Intel Nyamar jadi Wartawan 14 Tahun, Lalu Jadi Kapolsek, Mabes Polri Pun Bandingkan Negara Lain
Dedi menuturkan kasus itu tidak mempengaruhi kebebasan pers di Jawa Tengah. Sebaliknya, kerja jurnalistik di daerah tersebut disebut tidak terganggu.
Penulis: Igman Ibrahim
Editor: Malvyandie Haryadi
Laporan Wartawan Tribunnews.com, Igman Ibrahim
TRIBUNNEWS.COM, JAKARTA - Mabes Polri menilai kasus intel menyamar menjadi wartawan selama 14 tahun lalu didapuk sebagai Kapolsek merupakan bukan hal yang baru. Korps Bhayangkara pun membandingkan dengan negara-negara lain.
Diketahui, intel yang menyamar itu tidak lain adalah Iptu Umbaran Wibowo yang belakangan dikenal sebagai wartawan TVRI di Jawa Tengah. Namun tiba-tiba, Iptu Umbaran dilantik sebagai Kapolsek Kradenan, Blora, pada 12 Desember 2022 lalu.
"Komunikasi saya juga dengan Polda Jawa Tengah bahwa teknis terkait menyangkut masalah intelejen itu bukan hanya terjadi di Indonesia di berbagai negara pun kebebasan-kebebasan itu sifatnya tertutup," kata Kadiv Humas Polri Irjen Dedi Prasetyo di Mabes Polri, Jakarta Selatan, Jumat (16/12/2022).

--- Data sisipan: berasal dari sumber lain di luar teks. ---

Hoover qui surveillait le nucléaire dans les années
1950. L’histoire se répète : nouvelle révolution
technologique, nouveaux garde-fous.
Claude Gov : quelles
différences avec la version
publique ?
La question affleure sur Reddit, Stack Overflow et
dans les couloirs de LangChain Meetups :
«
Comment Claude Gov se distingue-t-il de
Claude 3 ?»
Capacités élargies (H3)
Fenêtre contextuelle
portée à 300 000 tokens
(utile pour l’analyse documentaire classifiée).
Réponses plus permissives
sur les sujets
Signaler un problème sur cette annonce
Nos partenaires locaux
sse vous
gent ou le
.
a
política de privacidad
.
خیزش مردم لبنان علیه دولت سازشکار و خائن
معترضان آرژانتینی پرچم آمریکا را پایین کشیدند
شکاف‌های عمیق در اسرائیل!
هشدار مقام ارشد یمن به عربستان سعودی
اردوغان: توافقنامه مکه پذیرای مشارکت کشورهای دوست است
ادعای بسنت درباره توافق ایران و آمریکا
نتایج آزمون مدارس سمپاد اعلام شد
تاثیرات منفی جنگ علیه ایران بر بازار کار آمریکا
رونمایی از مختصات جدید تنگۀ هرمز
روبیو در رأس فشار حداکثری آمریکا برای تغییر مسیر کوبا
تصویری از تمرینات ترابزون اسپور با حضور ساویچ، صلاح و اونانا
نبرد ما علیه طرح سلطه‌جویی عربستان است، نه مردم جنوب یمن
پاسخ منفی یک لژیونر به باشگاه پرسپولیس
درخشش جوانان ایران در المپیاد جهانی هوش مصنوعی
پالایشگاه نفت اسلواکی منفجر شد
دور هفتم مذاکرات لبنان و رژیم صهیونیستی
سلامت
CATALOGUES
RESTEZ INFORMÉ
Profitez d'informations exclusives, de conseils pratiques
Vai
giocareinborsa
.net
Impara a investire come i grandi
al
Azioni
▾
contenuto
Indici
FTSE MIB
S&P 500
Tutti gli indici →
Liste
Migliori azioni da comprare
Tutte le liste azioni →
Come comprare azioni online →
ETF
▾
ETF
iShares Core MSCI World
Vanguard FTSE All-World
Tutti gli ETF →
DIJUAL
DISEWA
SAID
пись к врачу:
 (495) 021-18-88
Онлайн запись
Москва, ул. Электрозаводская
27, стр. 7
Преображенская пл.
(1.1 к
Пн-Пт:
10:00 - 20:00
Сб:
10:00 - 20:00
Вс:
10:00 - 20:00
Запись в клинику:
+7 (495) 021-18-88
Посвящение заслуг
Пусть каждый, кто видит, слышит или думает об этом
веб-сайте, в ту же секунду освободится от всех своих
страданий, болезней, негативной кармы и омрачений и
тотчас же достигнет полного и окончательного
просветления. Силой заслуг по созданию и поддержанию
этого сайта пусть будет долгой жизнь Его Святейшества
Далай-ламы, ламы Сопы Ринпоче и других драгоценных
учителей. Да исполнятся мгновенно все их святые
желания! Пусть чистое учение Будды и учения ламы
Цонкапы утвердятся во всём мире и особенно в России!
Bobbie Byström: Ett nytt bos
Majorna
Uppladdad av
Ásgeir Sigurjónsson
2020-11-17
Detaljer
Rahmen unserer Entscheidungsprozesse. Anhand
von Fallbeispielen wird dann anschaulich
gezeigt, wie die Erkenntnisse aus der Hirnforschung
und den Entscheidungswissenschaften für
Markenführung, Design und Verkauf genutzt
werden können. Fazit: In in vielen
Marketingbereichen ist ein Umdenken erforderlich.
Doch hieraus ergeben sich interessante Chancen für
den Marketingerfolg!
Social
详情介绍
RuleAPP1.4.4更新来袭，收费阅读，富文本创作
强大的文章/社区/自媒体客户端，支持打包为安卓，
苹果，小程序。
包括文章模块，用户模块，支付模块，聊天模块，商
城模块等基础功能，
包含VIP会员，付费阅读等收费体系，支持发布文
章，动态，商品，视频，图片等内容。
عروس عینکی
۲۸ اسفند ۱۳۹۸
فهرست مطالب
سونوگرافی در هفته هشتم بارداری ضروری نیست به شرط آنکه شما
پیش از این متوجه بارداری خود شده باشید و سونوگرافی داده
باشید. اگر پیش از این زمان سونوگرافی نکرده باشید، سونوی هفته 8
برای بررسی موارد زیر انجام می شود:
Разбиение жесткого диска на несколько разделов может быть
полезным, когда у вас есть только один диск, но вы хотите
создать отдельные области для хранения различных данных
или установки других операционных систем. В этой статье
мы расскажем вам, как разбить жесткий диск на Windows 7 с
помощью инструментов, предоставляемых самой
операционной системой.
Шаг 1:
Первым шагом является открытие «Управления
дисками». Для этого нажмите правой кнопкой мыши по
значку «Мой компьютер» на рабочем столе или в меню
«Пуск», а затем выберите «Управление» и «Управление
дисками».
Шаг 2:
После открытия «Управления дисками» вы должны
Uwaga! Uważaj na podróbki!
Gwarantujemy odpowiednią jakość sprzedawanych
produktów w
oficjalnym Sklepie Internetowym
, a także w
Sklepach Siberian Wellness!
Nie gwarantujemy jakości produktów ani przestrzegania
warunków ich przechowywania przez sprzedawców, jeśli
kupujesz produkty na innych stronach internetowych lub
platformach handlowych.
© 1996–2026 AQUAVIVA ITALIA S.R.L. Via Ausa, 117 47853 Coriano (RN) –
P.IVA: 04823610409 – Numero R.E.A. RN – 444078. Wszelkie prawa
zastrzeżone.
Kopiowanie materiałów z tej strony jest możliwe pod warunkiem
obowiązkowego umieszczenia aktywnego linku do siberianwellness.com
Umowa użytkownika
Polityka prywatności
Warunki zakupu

Dedi menuturkan kasus itu tidak mempengaruhi kebebasan pers di Jawa Tengah. Sebaliknya, proses kerja jurnalistik di daerah tersebut disebut pun tidak terganggu.
"Yang jelas intinya setelah saya komunikasikan dengan teman-teman Jawa Tengah terkait menyangkut masalah kebebasan pers di Jawa Tengah rupanya bekerja dengan sangat baik. Termasuk di Blora sendiri," jelasnya.
Tak hanya itu, Dedi menuturkan bahwa komunikasi antara Polri dan media juga tak ada kendala. Dia bilang, seluruh kegiatan jurnalistik berjalan seperti biasanya.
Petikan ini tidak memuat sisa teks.